OpenAI aurait dépensé 8,67 milliards de dollars en inférence sur Azure depuis le début de l’année, pour un chiffre d’affaires bien inférieur. Ces données internes, révélées alors que la société prépare une entrée en bourse record, interrogent la viabilité économique de l’IA générative à grande échelle.

La santé financière réelle d’OpenAI ne repose plus uniquement sur les annonces de son PDG ou les présentations aux investisseurs. D’après une analyse minutieuse publiée sur le site Where’s Your Ed At, fondée sur des documents internes de l’entreprise (ayant vraisemblablement fuité), la jeune pousse de l’IA aurait dépensé 5,02 milliards de dollars en inférence sur Azure au premier semestre 2025, puis 3,65 milliards au troisième trimestre. Soit un total estimé à 8,67 milliards de dollars entre janvier et septembre. Ces chiffres ne figurent dans aucun rapport officiel, ils ont été reconstitués à partir des flux reversés à Microsoft, qui perçoit actuellement 20 % du chiffre d’affaires d’OpenAI selon les termes de leur partenariat initial. En croisant ce taux de réversion avec les montants versés (environ 493,8 M$ en 2024, 865,9 M$ pour S1 2025), les revenus effectifs d’OpenAI seraient bien en-deçà des 3,4 à 3,7 milliards de dollars évoqués jusqu’ici.

OpenAI affiche un chiffre d’affaires estimé à 20 milliards de dollars en rythme annuel, mais l’équation économique reste fragile. Selon le site Where’s Your Ed At, la start-up de l’IA aurait déjà dépensé 12,4 milliards de dollars en inférence cloud sur Microsoft Azure depuis début 2024, dont 8,67 milliards sur les seuls neuf premiers mois de 2025. Le coût de traitement des requêtes via les modèles GPT représente donc un poste de charge massif, qui semble difficile à compenser par les revenus seuls. Les chiffres déduits des reversements à Microsoft, qui touche 20 % du chiffre d’affaires d’OpenAI selon les termes de leur accord, suggèrent un revenu réel pour 2024 et début 2025 autour de 4,7 milliards, bien en deçà des projections publiques.

Le modèle économique d’OpenAI en question

Ces écarts de chiffres émergent à un moment stratégique, car OpenAI finalise les préparatifs d’une introduction en bourse potentielle dès 2026, avec une valorisation envisagée pouvant atteindre 1 000 milliards de dollars, selon Reuters. Pour assainir ses marges, la société prévoit également de revoir les modalités de son partenariat avec Microsoft, en réduisant la part de revenus versée, soit de 20 % à 10 % d’ici à 2030. Cette volonté de captation accrue de valeur intervient dans un contexte de dépendance technologique persistante, puisque l’intégralité des inférences est toujours hébergée sur Azure. Microsoft conserve donc une position-clé dans la chaîne de valeur, à la fois prestataire d’infrastructure, partenaire stratégique et actionnaire privilégié.

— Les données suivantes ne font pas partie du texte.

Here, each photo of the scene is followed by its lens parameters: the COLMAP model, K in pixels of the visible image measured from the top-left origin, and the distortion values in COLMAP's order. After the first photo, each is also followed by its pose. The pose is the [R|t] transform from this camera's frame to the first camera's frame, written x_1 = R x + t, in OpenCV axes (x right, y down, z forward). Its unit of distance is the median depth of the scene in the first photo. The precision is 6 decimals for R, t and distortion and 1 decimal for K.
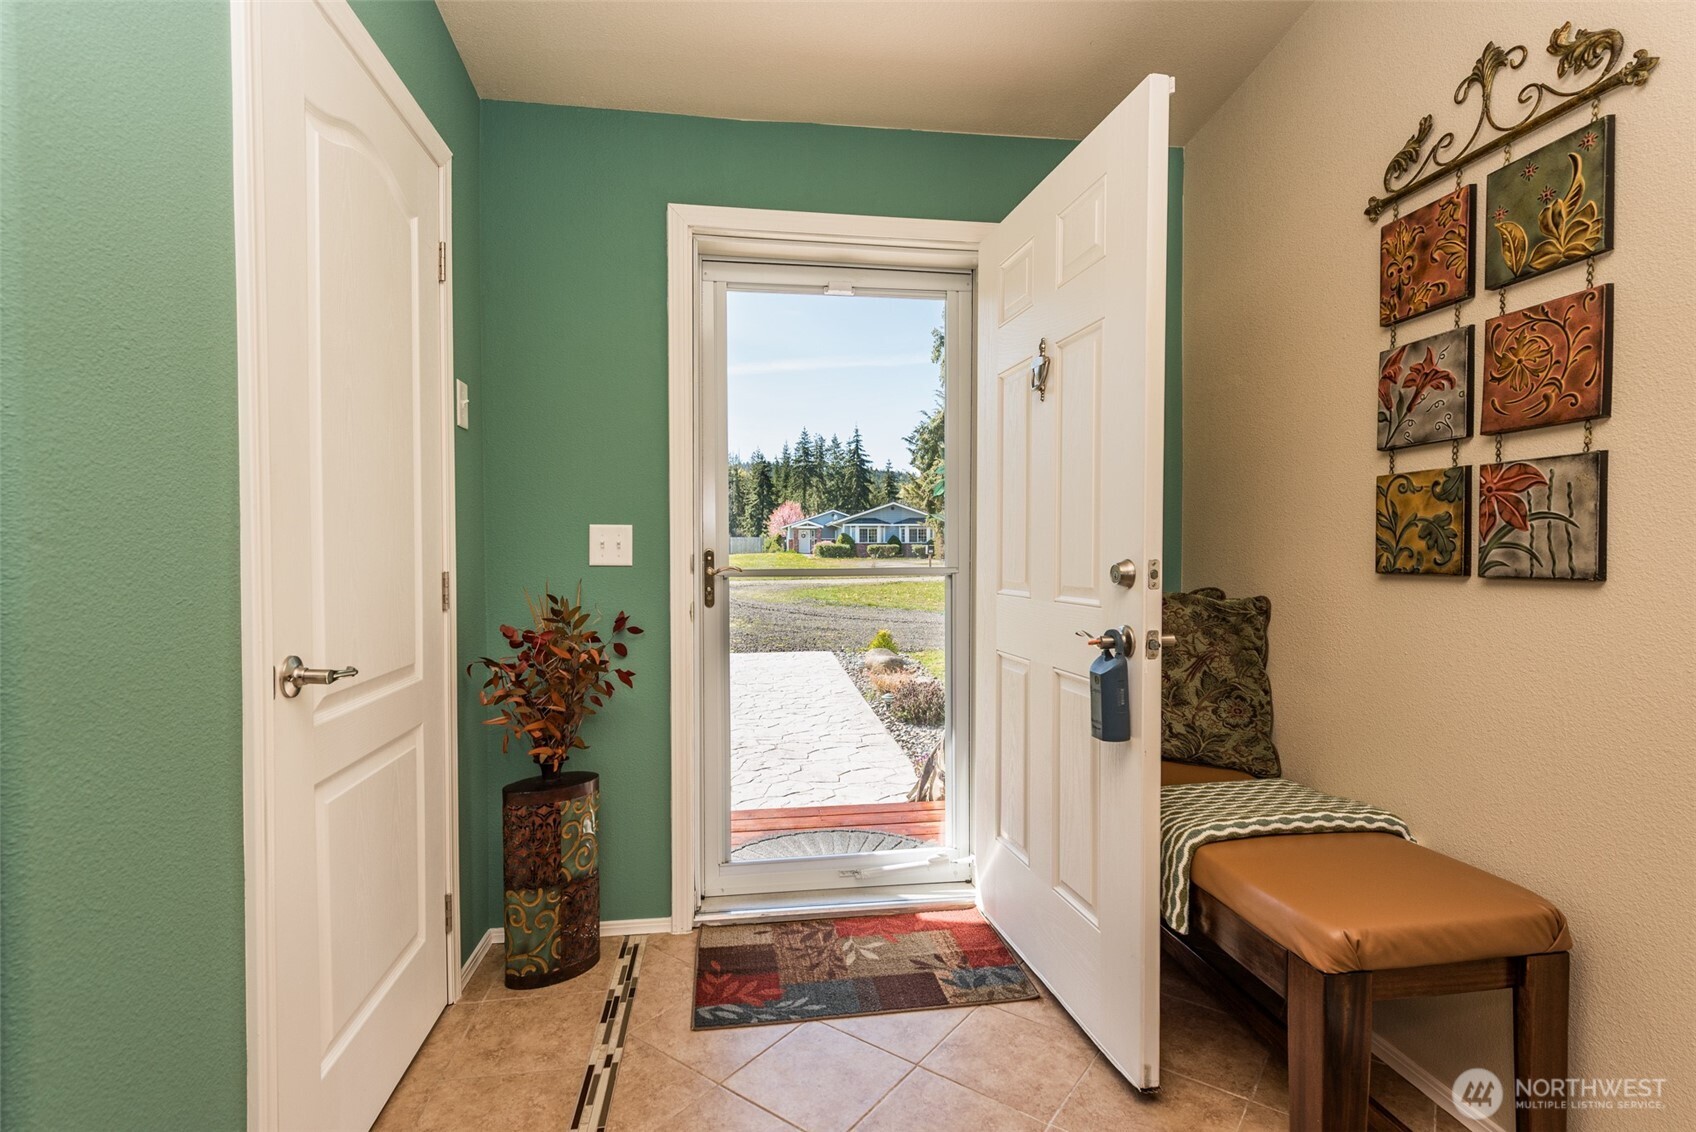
lens RADIAL K [[842.6, 0, 847.9], [0, 842.6, 562.8], [0, 0, 1]] dist [0.048142, -0.002107]
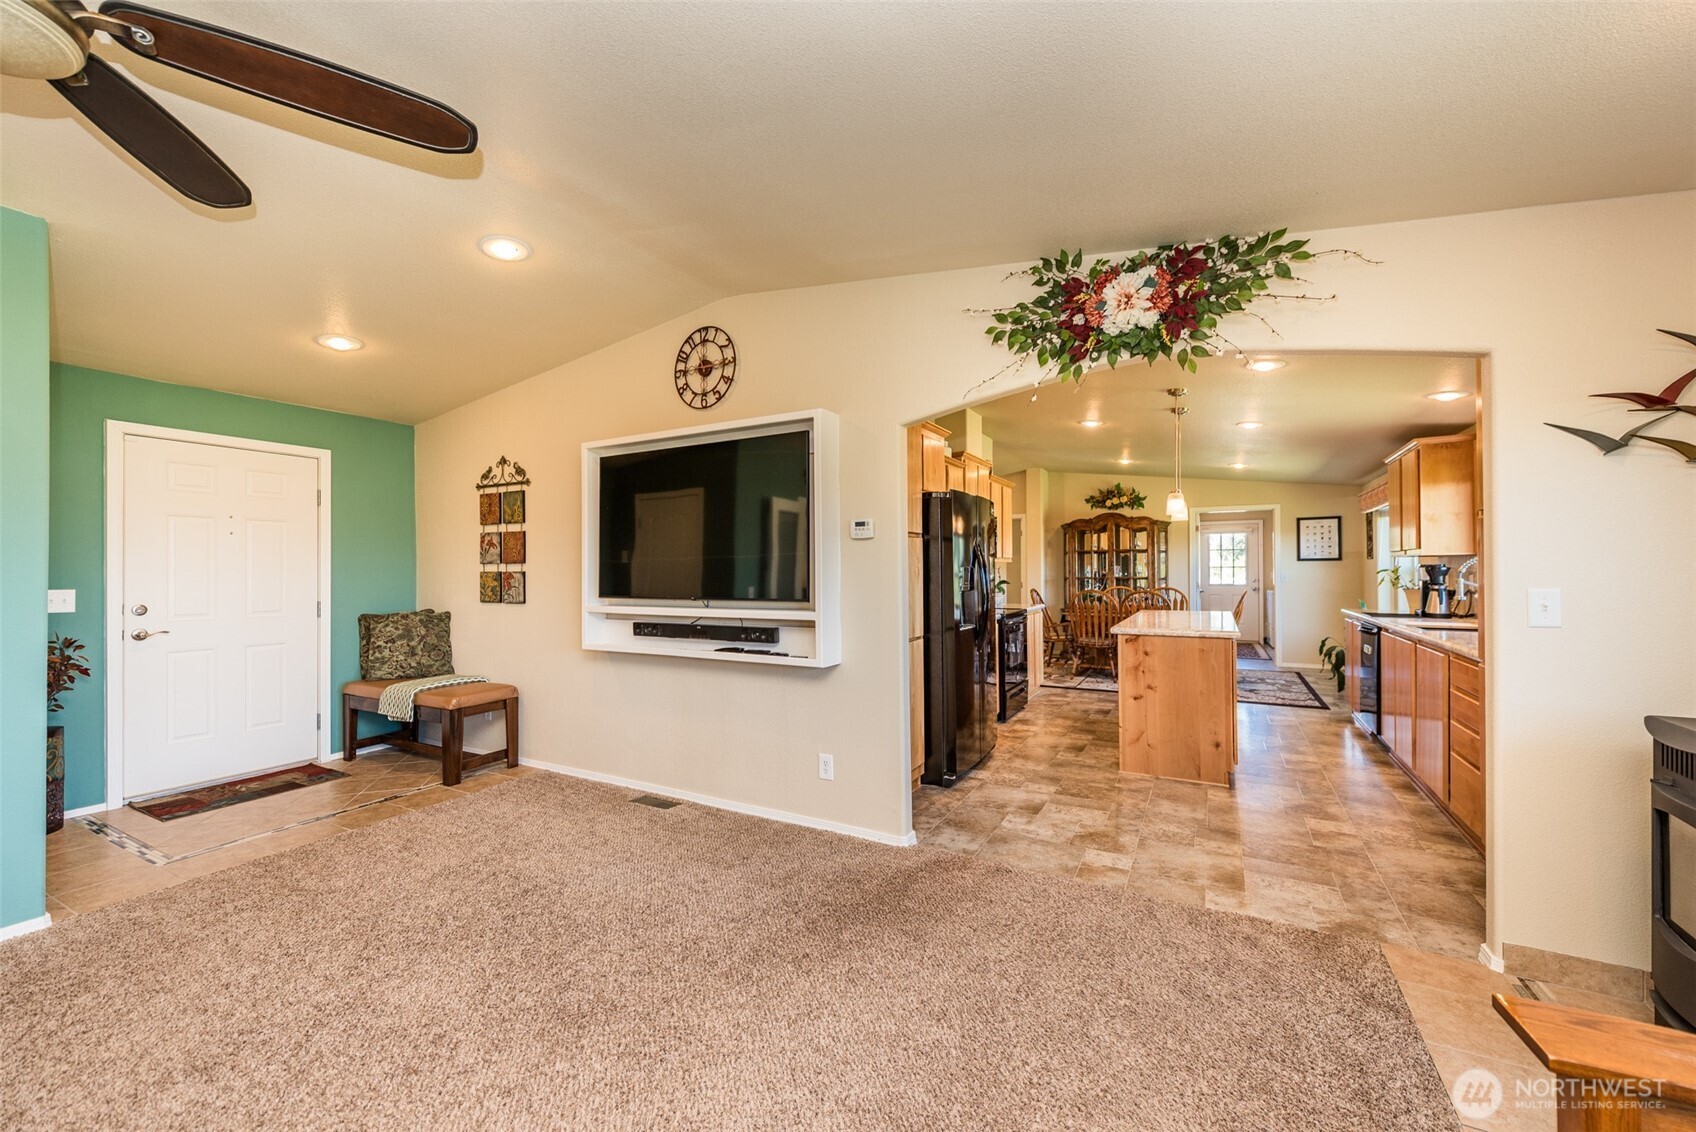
lens RADIAL K [[658.2, 0, 841.7], [0, 658.2, 562.5], [0, 0, 1]] dist [0.005717, -0.001448]
pose [[0.599122, 0.006971, 0.800628, -0.585239], [0.017555, 0.999607, -0.021840, -0.062414], [-0.800466, 0.027140, 0.598764, -1.674700]]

Au-delà de ces manœuvres capitalistiques, le modèle économique d’OpenAI soulève plusieurs questions. D’une part, il montre que l’IA générative industrielle repose sur une infrastructure fortement capitalistique, peu soutenable sans gains d’efficacité majeurs. D’autre part, il confirme que les offres grand public ou professionnelles accessibles via ChatGPT ou l’API n’intègrent pas nécessairement tous les coûts cachés liés à l’inférence. À mesure que les modèles deviennent plus puissants, les exigences matérielles (GPU, NPU, mémoire) explosent, entraînant des surcoûts qui pourraient se répercuter à moyen terme sur les tarifs ou les modèles d’abonnement.

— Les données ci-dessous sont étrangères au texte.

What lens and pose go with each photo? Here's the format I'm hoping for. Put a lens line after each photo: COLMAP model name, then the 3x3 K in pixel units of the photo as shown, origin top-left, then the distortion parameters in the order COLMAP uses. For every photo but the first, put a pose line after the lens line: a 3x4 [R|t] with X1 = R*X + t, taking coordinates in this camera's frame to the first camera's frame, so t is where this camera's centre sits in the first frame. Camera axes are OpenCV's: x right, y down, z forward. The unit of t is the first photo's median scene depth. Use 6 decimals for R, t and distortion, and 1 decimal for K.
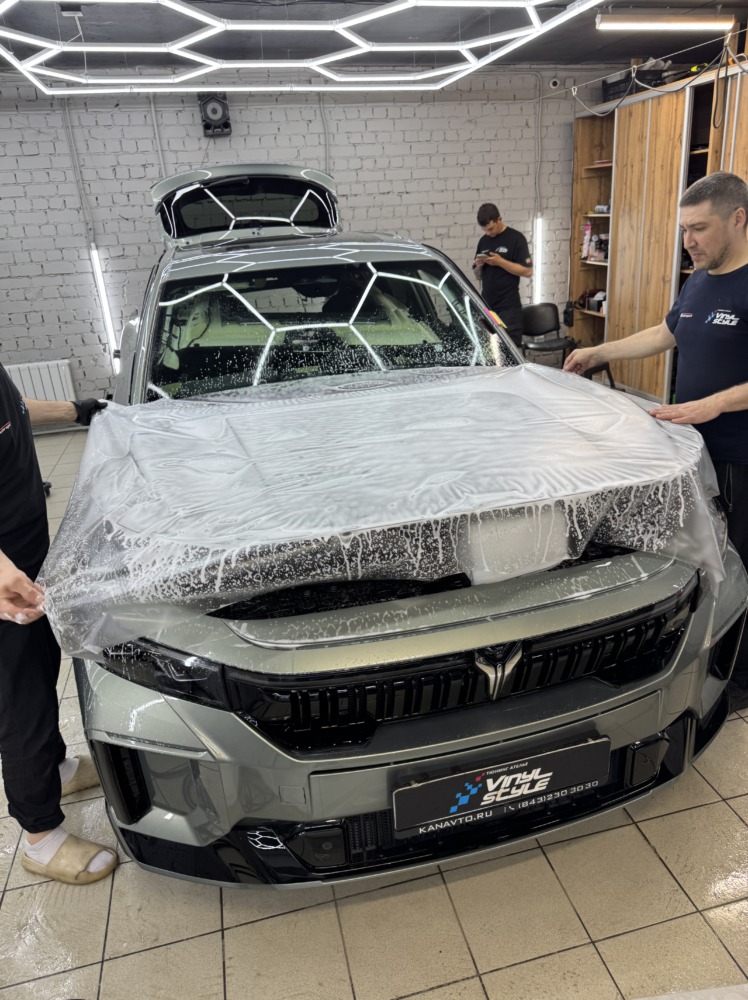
lens RADIAL K [[741.3, 0, 374.0], [0, 741.3, 500.0], [0, 0, 1]] dist [0.011549, -0.002990]
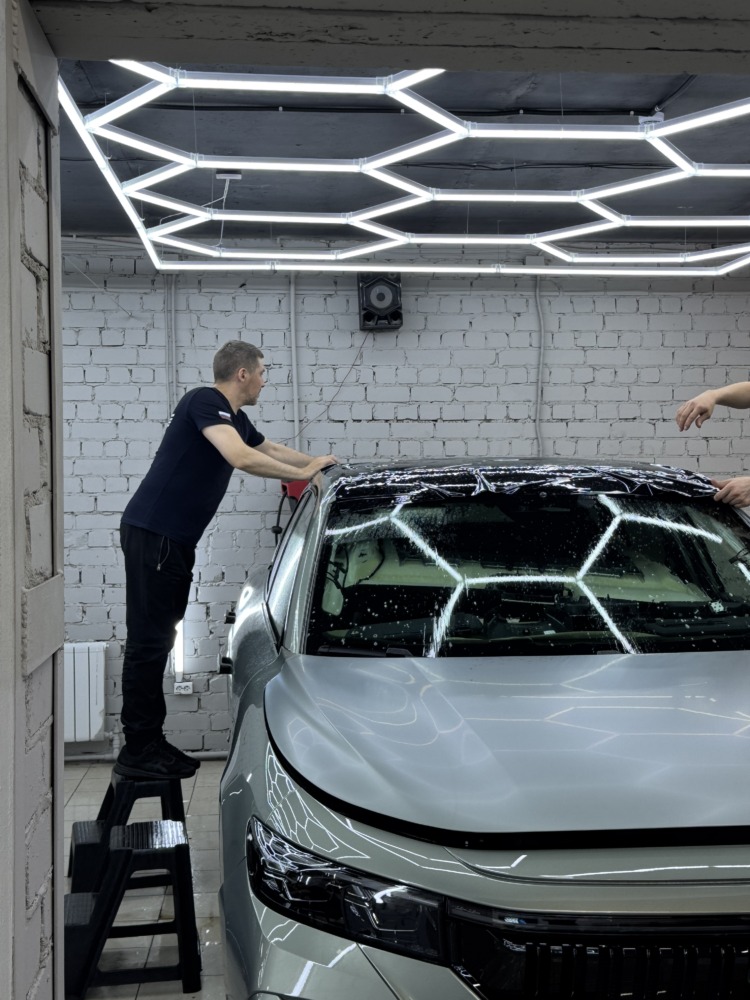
lens RADIAL K [[1418.6, 0, 375.0], [0, 1418.6, 500.0], [0, 0, 1]] dist [0.182778, -0.006416]
pose [[0.987474, 0.050295, -0.149550, -0.014691], [-0.097772, 0.938974, -0.329801, 0.081966], [0.123836, 0.340291, 0.932130, -0.152141]]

Cette tension entre ambition de rentabilité, coûts d’infrastructure élevés et redéfinition des accords stratégiques pourrait remodeler en profondeur l’économie de l’IA. L’intégration verticale (modèles, infrastructure, distribution), la mutualisation des charges (open source, fine-tuning local) et l’émergence d’architectures plus sobres (Mixture of Experts, inférence edge, quantification) s’imposent désormais comme des leviers critiques pour réduire le coût total de possession. Pour les décideurs, il ne suffit plus d’adopter un outil d’IA performant : il faut en maîtriser les coûts, anticiper les évolutions contractuelles, et sécuriser son intégration métier sur le long terme. Dans ce contexte, la perspective d’une IPO spectaculaire ne doit pas faire oublier l’essentiel : l’IA reste aujourd’hui un pari industriel à haut risque, avant d’être une promesse rentable.